We've definitely seen problems (on older kernels using cpusets, which
did something similar, i.e. walking the tasklist) where we have lots
of small cpusets and a few huge ones, and this blew up the cost of
accessing any of them.
But having said that, the idea of being able to maintain just a cursor
is something that would definitely be nice.
Here's another idea that might work:
Currently, each cgroup has a list running through the attached css_set
objects, and each css_set has a list running through its tasks; we
iterate through these lists of lists to produce the cgroup's task list
Since this list isn't sorted in any way, there's no convenient way to
save/restore your position between seq_file invocations; this is why
we currently generate a sorted snapshot, so that even if the snapshot
is updated by someone else before our next read, we know where to pick
up from (the next pid above the last one that we returned).

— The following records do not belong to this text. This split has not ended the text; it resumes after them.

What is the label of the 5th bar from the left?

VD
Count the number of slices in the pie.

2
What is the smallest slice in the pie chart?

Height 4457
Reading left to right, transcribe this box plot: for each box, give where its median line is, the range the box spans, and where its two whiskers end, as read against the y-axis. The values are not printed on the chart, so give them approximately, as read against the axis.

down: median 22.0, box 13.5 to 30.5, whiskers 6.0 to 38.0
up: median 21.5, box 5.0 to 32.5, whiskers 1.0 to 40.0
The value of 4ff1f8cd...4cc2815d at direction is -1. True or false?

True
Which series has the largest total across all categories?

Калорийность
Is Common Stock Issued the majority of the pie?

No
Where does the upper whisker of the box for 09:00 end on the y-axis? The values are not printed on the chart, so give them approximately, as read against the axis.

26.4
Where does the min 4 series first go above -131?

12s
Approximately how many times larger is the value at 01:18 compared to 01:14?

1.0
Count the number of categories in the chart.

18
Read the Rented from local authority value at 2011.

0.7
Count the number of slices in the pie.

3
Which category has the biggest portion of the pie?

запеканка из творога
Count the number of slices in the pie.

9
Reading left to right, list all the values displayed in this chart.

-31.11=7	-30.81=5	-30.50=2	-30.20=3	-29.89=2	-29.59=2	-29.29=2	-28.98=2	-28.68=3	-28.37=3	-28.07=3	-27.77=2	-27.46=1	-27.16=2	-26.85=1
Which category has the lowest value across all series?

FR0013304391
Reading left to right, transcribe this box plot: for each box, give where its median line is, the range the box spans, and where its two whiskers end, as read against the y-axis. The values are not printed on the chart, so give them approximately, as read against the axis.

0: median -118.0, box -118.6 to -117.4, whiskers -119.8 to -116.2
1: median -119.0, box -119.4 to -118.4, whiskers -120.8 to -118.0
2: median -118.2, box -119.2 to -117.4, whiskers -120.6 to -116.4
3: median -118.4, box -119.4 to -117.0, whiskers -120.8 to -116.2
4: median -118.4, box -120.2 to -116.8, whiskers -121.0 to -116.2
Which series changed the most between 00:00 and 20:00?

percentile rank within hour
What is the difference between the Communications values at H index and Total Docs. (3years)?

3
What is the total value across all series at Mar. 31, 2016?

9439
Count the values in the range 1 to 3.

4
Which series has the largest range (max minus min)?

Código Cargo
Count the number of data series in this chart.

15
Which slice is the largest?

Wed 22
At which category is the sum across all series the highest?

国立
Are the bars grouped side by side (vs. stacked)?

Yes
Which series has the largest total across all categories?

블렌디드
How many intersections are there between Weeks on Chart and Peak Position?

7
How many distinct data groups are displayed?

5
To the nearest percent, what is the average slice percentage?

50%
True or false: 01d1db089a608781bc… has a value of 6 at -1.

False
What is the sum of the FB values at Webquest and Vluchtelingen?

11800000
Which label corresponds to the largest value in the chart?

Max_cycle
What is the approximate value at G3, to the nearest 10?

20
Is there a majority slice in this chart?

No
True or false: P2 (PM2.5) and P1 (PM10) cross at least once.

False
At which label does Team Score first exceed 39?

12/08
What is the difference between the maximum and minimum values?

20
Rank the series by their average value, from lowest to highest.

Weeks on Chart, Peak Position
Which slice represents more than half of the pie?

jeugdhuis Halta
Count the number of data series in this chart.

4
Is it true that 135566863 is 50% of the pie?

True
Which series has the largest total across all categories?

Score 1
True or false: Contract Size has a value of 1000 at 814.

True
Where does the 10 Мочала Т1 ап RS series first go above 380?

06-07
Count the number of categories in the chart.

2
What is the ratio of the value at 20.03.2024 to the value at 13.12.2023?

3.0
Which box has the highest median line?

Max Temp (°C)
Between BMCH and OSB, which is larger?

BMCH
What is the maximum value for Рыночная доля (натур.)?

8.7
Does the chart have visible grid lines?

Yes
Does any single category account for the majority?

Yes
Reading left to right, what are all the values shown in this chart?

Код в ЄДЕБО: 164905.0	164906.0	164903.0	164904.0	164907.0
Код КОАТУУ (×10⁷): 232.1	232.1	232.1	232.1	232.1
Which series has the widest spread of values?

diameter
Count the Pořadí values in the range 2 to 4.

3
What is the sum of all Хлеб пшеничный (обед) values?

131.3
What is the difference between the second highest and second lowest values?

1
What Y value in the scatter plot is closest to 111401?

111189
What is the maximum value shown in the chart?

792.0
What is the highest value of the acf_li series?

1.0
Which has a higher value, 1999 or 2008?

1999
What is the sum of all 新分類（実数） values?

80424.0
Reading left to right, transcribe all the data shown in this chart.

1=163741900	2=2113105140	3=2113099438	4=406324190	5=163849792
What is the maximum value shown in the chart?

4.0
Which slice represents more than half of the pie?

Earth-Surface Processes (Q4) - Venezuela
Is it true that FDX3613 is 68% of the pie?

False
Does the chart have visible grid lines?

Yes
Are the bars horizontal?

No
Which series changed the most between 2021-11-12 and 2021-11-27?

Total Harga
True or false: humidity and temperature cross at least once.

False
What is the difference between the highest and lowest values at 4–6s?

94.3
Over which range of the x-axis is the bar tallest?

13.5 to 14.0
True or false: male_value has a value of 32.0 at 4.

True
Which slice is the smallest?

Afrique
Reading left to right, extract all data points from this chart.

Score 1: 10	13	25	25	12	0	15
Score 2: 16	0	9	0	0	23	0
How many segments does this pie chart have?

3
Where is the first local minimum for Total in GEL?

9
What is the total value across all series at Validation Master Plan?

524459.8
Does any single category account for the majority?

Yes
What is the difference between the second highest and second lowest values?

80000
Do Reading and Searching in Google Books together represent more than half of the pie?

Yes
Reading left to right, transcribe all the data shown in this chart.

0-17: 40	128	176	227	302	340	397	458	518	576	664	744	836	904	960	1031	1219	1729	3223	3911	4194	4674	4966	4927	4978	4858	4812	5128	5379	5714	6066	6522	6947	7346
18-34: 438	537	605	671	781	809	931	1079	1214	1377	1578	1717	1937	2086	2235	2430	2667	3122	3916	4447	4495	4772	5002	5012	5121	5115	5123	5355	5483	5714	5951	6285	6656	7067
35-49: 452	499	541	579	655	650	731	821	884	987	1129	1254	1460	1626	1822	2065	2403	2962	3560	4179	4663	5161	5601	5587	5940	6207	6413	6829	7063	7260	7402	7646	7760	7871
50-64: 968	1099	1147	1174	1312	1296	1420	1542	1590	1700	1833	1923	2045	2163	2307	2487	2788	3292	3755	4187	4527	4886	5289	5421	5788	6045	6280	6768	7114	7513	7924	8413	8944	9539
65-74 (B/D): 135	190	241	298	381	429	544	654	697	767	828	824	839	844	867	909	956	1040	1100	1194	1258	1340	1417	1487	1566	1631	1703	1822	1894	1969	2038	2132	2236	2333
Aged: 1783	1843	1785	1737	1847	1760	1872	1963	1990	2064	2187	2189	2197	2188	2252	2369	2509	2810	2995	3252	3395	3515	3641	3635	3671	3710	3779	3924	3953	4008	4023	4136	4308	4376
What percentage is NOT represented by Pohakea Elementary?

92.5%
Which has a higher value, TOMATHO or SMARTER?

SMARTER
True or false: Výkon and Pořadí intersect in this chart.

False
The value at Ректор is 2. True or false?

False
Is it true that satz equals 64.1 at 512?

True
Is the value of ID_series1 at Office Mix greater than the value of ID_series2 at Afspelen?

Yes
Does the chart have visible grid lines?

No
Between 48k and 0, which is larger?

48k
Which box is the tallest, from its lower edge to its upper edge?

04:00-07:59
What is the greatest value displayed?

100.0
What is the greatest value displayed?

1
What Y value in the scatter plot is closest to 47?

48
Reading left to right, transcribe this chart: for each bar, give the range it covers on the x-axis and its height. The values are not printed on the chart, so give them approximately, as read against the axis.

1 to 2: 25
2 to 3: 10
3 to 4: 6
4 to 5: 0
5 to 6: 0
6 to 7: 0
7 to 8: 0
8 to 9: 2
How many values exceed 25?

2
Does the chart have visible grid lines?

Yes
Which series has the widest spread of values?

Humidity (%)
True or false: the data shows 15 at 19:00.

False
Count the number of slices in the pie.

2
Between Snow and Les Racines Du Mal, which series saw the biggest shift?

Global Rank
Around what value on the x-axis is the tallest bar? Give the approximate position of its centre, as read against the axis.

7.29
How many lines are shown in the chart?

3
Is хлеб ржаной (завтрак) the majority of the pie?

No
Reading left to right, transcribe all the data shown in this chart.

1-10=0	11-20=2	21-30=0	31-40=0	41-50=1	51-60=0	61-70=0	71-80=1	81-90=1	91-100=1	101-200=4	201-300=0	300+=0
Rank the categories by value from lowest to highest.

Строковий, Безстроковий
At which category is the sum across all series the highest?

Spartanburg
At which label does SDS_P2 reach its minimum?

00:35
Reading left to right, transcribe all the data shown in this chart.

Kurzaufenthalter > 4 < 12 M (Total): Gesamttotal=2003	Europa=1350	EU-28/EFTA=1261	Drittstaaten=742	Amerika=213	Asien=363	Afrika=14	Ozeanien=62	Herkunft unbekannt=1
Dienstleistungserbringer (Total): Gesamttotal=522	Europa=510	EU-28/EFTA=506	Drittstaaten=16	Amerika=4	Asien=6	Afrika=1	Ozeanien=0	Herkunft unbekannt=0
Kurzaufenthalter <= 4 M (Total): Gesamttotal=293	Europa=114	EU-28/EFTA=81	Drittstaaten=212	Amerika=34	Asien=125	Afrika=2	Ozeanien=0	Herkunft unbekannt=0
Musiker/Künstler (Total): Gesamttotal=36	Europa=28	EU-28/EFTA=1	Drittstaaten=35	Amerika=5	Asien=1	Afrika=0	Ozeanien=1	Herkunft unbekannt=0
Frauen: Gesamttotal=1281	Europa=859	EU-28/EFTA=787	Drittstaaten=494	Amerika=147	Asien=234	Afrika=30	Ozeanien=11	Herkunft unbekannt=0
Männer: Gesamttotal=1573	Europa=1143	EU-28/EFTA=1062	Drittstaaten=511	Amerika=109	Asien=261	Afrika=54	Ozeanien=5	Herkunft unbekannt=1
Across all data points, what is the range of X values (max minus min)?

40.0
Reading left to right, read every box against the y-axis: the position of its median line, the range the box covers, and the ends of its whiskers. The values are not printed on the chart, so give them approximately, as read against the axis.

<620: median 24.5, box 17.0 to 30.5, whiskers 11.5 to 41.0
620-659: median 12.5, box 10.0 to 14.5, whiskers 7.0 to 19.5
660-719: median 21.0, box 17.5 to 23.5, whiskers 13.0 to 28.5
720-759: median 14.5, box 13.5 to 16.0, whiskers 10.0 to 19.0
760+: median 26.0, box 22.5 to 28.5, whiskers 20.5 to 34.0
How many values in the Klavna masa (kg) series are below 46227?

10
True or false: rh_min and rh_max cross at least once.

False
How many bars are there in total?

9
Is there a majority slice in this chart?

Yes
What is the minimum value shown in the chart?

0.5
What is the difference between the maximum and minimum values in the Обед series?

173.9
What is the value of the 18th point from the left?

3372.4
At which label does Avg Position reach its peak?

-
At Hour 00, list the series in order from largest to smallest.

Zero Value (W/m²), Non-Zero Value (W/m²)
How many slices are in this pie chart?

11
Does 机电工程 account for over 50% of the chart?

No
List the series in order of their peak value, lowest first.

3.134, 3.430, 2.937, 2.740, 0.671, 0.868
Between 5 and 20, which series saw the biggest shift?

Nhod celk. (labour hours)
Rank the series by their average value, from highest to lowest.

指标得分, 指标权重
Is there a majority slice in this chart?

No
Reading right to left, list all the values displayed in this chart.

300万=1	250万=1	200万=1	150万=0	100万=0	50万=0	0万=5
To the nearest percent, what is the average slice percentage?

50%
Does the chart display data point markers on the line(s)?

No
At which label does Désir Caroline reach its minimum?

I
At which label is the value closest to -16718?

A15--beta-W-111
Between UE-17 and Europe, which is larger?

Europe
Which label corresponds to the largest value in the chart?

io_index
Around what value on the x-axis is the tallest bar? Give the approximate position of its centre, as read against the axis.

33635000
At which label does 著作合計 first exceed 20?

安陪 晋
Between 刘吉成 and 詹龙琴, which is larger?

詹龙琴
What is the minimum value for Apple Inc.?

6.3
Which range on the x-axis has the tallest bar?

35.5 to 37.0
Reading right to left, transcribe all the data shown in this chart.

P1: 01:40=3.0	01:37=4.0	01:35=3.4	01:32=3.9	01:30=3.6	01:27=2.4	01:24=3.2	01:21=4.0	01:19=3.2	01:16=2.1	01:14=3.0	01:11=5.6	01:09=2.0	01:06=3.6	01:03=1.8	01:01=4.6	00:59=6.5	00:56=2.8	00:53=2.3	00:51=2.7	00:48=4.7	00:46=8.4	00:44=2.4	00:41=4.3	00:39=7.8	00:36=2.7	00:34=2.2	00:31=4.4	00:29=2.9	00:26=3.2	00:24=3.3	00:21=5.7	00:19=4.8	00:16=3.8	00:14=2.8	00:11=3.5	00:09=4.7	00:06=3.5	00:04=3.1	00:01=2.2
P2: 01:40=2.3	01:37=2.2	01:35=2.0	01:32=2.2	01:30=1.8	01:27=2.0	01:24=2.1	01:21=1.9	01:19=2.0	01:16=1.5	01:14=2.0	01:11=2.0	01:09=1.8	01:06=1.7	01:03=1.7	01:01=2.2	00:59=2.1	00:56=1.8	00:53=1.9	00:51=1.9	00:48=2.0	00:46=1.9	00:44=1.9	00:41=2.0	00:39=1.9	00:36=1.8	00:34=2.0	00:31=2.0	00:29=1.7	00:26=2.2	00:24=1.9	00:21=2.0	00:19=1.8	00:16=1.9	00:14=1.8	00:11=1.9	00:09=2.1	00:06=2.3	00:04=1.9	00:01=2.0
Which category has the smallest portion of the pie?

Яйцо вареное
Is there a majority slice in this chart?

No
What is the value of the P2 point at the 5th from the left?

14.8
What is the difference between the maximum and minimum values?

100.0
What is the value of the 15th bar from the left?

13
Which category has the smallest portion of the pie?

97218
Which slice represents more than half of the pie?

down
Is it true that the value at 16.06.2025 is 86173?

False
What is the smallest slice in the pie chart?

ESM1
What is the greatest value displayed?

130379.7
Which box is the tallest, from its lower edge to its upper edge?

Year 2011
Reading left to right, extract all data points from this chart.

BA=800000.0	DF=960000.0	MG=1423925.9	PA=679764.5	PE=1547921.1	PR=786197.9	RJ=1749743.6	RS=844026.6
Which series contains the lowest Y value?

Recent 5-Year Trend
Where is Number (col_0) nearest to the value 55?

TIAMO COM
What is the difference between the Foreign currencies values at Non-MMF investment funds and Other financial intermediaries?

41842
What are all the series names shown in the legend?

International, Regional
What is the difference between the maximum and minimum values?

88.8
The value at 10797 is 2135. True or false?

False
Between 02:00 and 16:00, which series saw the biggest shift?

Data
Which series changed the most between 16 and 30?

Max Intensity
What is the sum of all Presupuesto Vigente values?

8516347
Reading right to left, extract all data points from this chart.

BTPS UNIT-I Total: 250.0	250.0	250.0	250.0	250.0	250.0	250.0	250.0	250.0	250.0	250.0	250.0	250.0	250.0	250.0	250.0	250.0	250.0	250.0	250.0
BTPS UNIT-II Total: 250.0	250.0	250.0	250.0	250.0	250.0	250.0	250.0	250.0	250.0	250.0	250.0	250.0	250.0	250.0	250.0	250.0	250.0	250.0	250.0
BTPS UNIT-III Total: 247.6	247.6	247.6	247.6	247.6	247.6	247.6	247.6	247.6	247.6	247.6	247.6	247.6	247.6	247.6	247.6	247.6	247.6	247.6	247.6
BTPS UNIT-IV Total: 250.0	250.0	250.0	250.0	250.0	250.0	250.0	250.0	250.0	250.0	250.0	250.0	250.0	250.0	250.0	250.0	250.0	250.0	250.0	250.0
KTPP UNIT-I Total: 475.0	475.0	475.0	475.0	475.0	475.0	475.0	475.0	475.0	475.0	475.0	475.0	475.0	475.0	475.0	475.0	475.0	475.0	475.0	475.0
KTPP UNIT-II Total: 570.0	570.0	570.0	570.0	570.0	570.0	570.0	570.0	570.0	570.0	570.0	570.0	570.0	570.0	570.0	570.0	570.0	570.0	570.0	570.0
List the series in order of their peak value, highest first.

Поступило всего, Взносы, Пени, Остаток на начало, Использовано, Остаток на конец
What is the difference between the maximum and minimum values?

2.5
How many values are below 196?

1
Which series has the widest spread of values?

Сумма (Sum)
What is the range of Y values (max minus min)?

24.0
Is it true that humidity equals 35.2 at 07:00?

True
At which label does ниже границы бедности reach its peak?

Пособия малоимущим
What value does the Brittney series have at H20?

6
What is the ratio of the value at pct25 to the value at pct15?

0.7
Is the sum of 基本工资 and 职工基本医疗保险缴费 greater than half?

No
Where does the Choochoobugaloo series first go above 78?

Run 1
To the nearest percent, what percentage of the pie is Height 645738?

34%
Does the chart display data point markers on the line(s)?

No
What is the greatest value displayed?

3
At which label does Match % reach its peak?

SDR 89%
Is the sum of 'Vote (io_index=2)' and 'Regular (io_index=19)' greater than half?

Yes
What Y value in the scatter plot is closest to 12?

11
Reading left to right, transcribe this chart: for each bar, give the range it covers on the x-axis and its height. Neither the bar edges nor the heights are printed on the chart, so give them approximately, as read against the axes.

Instead, we could actually store cursor objects in the list itself
whenever we need to pause/resume iterating through a large cgroup (due
to hitting the limits of a single seq_file read, i.e. probably after
every 700 threads).
Then we'd just need to teach cgroup_iter_next() to distinguish between
real tasks and cursors, and skip the latter. Simple way to do that
would be to change the existing declarations in task_struct:
/* Control Group info protected by css_set_lock */
struct css_set *cgroups;
/* cg_list protected by css_set_lock and tsk->alloc_lock */
struct list_head cg_list;
and instead define these two fields together as a struct
cgroup_css_list_elem. A cursor can just be a cgroup_css_list_elem
whose cgroups field points to a distinguishing address that identifies
it as a cursor.
So we're guaranteed to hit all threads that are in the cgroup before
we start, and stay there until we finish; there are no guarantees
about threads that move into or out of the cgroup while we're
It's a bit more complex than just iterating over the machine's entire
pid list, but I think it scales better.